The Tempest
UDM Theatre Company comes full circle with its landmark 40th-anniversary show: The Tempest, in addition to reaching the 400-year milestone in 2011, was the university program's first-ever production. For a script that feels like an ending as well as a beginning, this staging (directed by Andrew Huff) rides a current of youthful exuberance, its best moments found in the playfulness of playing Shakespeare.
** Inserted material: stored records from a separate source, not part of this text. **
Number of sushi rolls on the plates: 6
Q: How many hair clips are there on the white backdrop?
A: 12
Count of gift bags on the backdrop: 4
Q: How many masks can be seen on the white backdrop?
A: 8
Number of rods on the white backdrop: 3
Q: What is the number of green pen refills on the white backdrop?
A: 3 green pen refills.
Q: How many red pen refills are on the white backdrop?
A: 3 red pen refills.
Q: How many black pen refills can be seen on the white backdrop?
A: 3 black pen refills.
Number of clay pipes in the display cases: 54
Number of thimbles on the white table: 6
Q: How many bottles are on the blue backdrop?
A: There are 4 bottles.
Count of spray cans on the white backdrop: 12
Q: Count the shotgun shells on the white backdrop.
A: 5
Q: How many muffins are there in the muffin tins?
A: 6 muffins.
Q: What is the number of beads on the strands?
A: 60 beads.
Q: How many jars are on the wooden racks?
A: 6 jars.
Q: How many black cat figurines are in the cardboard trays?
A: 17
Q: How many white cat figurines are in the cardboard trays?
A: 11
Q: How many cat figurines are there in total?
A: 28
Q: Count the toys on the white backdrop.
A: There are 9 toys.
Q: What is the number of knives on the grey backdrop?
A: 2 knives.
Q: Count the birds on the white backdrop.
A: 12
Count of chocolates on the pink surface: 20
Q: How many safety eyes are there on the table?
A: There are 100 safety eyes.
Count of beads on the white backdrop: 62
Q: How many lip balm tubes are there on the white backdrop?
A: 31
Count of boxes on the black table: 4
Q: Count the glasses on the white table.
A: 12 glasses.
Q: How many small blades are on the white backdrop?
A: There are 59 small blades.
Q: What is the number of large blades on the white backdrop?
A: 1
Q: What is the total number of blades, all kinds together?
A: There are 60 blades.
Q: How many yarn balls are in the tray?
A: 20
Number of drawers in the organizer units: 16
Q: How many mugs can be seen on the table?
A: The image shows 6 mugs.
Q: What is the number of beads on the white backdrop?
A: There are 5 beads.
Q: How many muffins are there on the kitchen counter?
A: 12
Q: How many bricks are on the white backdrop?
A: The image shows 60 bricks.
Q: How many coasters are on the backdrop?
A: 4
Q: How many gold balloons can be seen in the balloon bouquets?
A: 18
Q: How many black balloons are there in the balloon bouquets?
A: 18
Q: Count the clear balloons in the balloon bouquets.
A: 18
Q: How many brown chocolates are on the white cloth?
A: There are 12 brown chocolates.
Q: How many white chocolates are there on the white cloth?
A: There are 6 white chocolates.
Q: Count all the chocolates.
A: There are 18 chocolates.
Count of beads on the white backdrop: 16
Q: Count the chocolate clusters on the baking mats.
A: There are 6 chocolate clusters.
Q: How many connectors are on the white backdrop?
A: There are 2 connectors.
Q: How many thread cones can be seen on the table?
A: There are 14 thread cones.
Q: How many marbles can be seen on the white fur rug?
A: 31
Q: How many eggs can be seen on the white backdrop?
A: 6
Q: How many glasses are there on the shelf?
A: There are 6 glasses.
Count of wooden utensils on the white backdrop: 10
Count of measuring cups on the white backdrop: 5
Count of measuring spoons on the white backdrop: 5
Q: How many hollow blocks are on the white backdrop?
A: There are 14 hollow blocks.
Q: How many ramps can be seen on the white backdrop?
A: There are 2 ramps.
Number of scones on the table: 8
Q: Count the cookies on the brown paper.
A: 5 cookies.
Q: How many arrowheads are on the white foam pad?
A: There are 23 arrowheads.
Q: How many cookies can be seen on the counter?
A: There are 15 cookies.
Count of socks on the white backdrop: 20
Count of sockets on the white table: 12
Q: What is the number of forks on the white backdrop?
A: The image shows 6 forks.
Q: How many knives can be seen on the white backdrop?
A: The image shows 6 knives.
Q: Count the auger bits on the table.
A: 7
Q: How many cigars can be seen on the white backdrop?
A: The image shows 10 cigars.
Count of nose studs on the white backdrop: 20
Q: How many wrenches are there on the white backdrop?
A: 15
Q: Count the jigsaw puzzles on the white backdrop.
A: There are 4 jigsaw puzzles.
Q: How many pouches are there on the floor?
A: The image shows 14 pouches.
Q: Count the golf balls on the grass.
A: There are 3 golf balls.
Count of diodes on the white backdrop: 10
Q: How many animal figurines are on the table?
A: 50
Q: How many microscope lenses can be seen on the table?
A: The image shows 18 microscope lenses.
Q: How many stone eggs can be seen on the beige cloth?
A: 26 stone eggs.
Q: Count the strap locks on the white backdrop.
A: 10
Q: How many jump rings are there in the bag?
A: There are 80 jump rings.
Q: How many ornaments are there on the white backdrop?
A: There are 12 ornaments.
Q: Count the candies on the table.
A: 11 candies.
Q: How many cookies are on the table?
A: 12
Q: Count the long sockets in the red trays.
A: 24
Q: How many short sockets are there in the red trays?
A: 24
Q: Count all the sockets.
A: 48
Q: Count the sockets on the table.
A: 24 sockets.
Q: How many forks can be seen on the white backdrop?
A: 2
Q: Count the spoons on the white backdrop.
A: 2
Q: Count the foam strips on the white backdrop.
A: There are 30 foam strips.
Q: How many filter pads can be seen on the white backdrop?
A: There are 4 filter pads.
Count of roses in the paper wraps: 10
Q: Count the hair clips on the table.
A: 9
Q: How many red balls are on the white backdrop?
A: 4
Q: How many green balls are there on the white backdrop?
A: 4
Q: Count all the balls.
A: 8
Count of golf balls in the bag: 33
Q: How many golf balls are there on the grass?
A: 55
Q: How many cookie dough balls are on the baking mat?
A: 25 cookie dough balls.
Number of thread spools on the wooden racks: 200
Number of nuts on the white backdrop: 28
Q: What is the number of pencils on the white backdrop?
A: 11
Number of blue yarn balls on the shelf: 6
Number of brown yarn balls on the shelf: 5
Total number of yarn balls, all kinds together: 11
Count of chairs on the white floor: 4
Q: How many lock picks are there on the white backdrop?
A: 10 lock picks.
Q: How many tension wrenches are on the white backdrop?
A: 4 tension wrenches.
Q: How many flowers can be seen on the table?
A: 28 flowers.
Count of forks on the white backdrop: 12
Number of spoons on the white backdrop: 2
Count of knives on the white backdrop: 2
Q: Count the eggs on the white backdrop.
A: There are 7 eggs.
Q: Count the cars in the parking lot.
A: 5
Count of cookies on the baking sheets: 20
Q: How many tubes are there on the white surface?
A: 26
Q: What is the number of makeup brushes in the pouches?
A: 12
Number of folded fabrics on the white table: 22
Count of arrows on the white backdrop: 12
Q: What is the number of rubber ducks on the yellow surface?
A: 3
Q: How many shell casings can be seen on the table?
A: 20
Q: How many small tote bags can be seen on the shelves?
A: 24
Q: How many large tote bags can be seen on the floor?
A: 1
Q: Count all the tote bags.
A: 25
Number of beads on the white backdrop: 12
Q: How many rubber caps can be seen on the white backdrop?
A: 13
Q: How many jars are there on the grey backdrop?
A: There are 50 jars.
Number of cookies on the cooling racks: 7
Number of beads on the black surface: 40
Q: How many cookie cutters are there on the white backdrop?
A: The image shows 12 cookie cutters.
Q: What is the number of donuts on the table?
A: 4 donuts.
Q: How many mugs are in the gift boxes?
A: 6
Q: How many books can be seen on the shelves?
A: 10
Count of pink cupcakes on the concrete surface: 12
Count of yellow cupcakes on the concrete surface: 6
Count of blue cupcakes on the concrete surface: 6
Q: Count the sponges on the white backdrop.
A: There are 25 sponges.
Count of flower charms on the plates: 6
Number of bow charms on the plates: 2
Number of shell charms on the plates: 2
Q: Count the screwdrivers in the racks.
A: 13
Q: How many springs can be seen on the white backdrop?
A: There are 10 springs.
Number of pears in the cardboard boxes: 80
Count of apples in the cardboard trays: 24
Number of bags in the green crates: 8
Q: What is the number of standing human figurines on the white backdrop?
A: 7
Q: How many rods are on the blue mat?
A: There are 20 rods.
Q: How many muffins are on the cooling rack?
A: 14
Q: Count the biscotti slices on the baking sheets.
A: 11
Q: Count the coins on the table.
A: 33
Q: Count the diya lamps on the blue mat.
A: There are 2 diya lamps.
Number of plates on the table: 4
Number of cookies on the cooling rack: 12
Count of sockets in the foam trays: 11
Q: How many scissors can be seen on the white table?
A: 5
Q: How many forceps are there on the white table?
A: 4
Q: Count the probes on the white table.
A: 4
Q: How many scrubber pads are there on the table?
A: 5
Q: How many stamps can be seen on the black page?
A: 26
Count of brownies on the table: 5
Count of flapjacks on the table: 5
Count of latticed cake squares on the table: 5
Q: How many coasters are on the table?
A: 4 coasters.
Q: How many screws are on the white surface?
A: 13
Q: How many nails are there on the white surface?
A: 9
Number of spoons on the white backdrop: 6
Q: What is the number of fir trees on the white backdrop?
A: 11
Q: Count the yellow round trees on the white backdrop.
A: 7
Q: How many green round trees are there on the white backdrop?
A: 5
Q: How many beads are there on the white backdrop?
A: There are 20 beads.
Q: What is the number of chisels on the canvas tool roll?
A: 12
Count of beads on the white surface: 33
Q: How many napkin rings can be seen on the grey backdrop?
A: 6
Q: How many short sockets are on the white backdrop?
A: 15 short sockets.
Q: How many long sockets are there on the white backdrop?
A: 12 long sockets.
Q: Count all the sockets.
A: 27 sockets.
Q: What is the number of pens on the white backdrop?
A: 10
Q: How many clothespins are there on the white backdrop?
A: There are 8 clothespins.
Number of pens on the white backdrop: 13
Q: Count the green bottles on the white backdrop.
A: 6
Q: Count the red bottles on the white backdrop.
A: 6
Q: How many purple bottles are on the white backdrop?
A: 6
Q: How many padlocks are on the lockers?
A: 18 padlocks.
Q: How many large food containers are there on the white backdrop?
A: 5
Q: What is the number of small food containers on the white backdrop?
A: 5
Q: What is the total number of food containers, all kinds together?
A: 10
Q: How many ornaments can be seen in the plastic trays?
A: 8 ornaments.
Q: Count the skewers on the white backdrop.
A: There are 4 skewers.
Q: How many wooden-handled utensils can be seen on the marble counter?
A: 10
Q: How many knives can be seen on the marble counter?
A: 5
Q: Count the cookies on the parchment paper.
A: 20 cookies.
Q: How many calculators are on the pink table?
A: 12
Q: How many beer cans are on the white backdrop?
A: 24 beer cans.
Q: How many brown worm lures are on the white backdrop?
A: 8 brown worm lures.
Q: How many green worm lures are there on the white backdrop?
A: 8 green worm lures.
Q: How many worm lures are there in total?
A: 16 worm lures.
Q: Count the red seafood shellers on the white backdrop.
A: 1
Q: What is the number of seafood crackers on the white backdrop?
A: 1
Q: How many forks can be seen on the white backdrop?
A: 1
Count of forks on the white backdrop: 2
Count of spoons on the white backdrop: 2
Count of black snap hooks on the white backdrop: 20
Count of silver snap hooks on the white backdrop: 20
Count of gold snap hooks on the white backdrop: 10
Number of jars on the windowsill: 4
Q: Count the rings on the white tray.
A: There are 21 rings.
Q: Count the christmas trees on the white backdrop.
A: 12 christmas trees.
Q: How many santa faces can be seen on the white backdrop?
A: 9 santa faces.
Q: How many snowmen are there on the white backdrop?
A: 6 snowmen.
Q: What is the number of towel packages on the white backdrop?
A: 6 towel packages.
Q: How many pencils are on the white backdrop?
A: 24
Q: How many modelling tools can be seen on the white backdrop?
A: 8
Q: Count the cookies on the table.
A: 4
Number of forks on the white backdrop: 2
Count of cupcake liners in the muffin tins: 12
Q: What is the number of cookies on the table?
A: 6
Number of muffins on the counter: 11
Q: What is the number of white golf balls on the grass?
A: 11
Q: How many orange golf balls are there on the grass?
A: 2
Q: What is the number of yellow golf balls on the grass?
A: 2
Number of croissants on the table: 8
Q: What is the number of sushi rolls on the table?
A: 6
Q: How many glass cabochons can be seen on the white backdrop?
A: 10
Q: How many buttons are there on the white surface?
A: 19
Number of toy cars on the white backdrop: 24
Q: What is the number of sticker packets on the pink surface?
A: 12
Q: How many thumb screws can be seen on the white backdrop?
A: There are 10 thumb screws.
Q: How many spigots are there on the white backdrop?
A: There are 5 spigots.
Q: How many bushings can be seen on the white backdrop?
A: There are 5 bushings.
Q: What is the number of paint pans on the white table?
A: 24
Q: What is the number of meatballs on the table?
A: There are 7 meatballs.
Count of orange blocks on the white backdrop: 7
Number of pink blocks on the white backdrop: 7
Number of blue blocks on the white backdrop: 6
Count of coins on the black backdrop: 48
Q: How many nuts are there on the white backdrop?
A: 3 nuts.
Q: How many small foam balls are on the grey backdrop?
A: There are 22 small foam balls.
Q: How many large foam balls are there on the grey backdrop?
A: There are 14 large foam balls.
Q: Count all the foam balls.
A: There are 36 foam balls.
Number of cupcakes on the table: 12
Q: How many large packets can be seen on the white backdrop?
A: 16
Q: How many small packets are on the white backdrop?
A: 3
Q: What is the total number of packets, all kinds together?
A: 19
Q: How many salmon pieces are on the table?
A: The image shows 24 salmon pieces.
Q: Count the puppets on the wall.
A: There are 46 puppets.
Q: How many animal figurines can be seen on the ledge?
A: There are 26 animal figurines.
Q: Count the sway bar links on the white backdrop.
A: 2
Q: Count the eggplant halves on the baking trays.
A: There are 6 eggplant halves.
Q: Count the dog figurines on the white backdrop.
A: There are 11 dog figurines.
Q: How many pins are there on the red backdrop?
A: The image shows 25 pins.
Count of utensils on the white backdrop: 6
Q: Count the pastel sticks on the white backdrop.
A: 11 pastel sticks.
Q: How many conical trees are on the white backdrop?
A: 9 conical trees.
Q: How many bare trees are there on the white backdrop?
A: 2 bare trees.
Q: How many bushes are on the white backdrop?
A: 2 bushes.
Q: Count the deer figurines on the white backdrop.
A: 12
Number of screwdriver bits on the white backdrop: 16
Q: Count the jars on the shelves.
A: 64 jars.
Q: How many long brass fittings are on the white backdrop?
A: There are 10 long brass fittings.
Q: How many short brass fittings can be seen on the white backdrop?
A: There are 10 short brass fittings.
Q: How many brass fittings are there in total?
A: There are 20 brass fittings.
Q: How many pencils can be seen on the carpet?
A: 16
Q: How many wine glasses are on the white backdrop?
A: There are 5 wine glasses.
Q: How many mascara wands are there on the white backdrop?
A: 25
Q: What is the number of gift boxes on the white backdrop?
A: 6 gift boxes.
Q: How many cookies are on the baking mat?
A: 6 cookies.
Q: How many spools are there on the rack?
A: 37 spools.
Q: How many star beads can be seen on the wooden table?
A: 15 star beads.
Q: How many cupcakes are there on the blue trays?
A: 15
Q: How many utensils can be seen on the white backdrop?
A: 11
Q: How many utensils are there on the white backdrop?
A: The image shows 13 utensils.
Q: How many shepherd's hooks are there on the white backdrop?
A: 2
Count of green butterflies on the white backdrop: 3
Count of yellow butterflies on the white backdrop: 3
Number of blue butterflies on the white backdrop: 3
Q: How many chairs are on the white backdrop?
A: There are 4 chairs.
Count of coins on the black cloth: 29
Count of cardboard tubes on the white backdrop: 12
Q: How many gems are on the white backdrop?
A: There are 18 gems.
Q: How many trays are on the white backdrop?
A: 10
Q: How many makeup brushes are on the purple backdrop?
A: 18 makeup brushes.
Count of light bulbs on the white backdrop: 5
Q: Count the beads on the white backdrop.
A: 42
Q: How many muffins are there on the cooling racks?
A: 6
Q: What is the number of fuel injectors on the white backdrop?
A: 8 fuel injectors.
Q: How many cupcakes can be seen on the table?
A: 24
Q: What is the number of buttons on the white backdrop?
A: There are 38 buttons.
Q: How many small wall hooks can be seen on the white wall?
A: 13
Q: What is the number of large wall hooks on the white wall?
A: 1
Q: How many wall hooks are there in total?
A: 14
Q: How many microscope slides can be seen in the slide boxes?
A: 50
Huff's self-aware, make-do concept isn't itself novel, but its introduction via a clever prologue establishes the tone with incredible efficiency. Dr. Arthur J. Beer, faculty member and the production's Prospero, leads the cast in a table read of the initial shipwreck scene. His few remarks, cuts and staging notes, are subsequently implemented in the same scene replayed, using Melinda Pacha's piecemeal set and Mark Choinski's richly hued lights in tandem to make a low-budget yet effective version of the spectacle. This is what we have to work with, the device says, and this is how we'll tell this story. With a complete framework accomplished in minutes, the rest of the production is free to explore theatrical work-arounds that cleverly honor and subvert the play's fantastical elements, giving dialogue and relationship top billing over magic intervention.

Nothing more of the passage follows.